The surge signifies how consumer goods manufacturers are leaning on loans to fund operations, expansion, and inventory builds as pricing power and margins remain squeezed by inflation, Nairametrics reported.
An analysis of audited full year 2025 financial statements of major FMCG companies listed on the Nigerian Exchange showed that Dangote Sugar Refinery Plc, Nestlé Nigeria Plc, and BUA Foods Plc recorded the largest debt positions in the sector.
The review also indicated that debt size alone does not fully determine financial strength, as liquidity levels, shareholder equity, and leverage ratios remain critical in assessing sustainability.
While some companies moved aggressively to cut borrowings and rebuild liquidity, others maintained large debt books to support expansion projects, inventory financing, and working capital requirements.
The three most indebted FMCG companies accounted for the bulk of borrowings among listed operators in 2025, while some peers ended the year in stronger net cash positions.
The figures suggested that large FMCG players continue to rely on debt financing for expansion, inventory management, and working capital requirements.
Beyond the top three, several companies made notable progress in deleveraging during the year, while others maintained relatively modest borrowings.
Dangote Sugar Refinery ranked as the most indebted company with total borrowings of N725.31 billion, up 1.09 per cent from N717.51 billion in 2024. Nestlé Nigeria followed with a debt profile of N476.04 billion in 2025, lower than N653.70 billion in 2024, yet remains structurally overleveraged; while BUA Foods posted borrowings of N469.38 billion, lower by 4.82 per cent from N493.14 billion in the prior year.
Others are PZ Cussons Nigeria (N71.27 billion), Nigerian Breweries (N59.71 billion), Champion Breweries (N59.03 billion), Guinness Nigeria (N43.92 billion), Honeywell Flour Mills (N26.97 billion), Cadbury Nigeria (N22.81billion) and Vitafoam Nigeria (N9.30 billion).
The report showed that Dangote Sugar Refinery remains heavily leveraged, with debt continuing to play a major role in financing operations and expansion.
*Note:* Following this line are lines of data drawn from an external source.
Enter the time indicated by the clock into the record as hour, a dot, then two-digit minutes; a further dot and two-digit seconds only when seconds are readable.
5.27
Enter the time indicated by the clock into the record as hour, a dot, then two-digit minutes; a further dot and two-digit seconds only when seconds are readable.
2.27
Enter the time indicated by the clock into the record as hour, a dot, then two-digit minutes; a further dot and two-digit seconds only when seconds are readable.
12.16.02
For a large-scale sugar producer, this may be strategic, but it raises sensitivity to interest costs and execution risk.
“This implies that the firm is highly exposed to financing costs, especially in a high-interest rate environment.”
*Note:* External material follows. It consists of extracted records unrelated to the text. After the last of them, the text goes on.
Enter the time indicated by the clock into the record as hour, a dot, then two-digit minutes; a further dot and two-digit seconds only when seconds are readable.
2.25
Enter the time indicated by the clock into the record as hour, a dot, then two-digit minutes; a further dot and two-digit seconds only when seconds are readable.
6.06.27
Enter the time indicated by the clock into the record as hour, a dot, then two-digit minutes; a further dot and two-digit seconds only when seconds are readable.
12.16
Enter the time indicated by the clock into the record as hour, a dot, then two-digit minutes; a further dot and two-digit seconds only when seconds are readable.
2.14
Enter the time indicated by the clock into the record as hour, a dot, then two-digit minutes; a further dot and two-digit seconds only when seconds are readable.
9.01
The Company said that “notably, several listed consumer goods firms ended full year 2025 with more cash than debt, placing them in relatively stronger liquidity positions.”
It added that consumer goods companies have faced sustained pressure over the past two years as inflation raised production costs, interest rates increased financing expenses, and currency depreciation inflated the cost of imported raw materials.
“Many firms responded by restructuring debt and reducing exposure to expensive borrowings. Others relied on loans to sustain operations, fund inventory purchases, or finance expansion plans. Companies with stronger cash positions were better able to absorb economic shocks. Weak equity positions made leverage ratios appear more stretched for some operators. This explains why debt levels varied widely across the sector despite similar macroeconomic conditions,” it added.